The UK financial watchdog has found that more than a quarter of public transactions in the UK experienced suspicious trading activity in the build-up to announcement last year. This comes just weeks after the regulator launched an investigation after one of the UK's biggest banks fell victim to market manipulation.

The Financial Services Authority yesterday published figures that showed that 28.7 per cent of UK deals in 2007 experienced "informed price movements" in the two days before official announcement.

While the figure is only slightly higher than in the previous year, it marks a rise from 23.7 per cent in 2005. The numbers, taken from a cross-section of 167 deals in 2007, were revealed in the regulator's Market Watch publication, which updates the market on its objectives for tackling insider dealing.

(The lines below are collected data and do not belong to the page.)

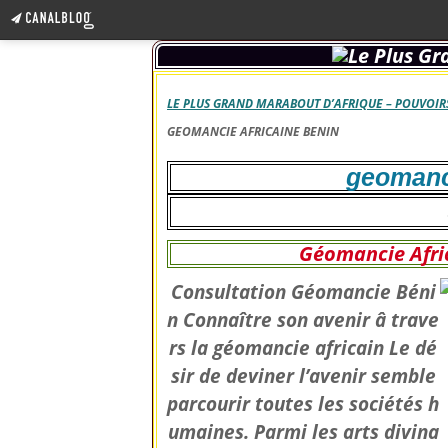
LE PLUS GRAND MARABOUT D’AFRIQUE – POUVOIRS
GEOMANCIE AFRICAINE BENIN
geomanci
Géomancie Afri
Consultation Géomancie Béni
n Connaître son avenir â trave
rs la géomancie africain Le dé
sir de deviner l’avenir semble
parcourir toutes les sociétés h
umaines. Parmi les arts divina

The FSA said in the report: "The measure for price movements ahead of public takeovers is too high and is not reducing as we would wish."

The so-called informed price movements in the run-up to a deal are not solely a result of insider dealing, the regulator said. Other factors include financial analysts and media correctly assessing likely takeover targets, strategic leaks by companies that do not necessarily constitute manipulation, and non-abusive trades that just happen to fall before an announcement.

The report follows a month after the slump in HBOS's share price as a result of potential market abuse. The UK banking group lost 20 per cent of its value in less than an hour after false speculation disseminated by short sellers caused a panic fire sale.

The FSA has launched an investigation into market manipulation in UK financial stocks. It added: "Disseminating false or misleading information, particularly in the current nervous market conditions, can be a particularly damaging form of market abuse affecting not only the company concerned, but market confidence more generally." The investigation is ongoing.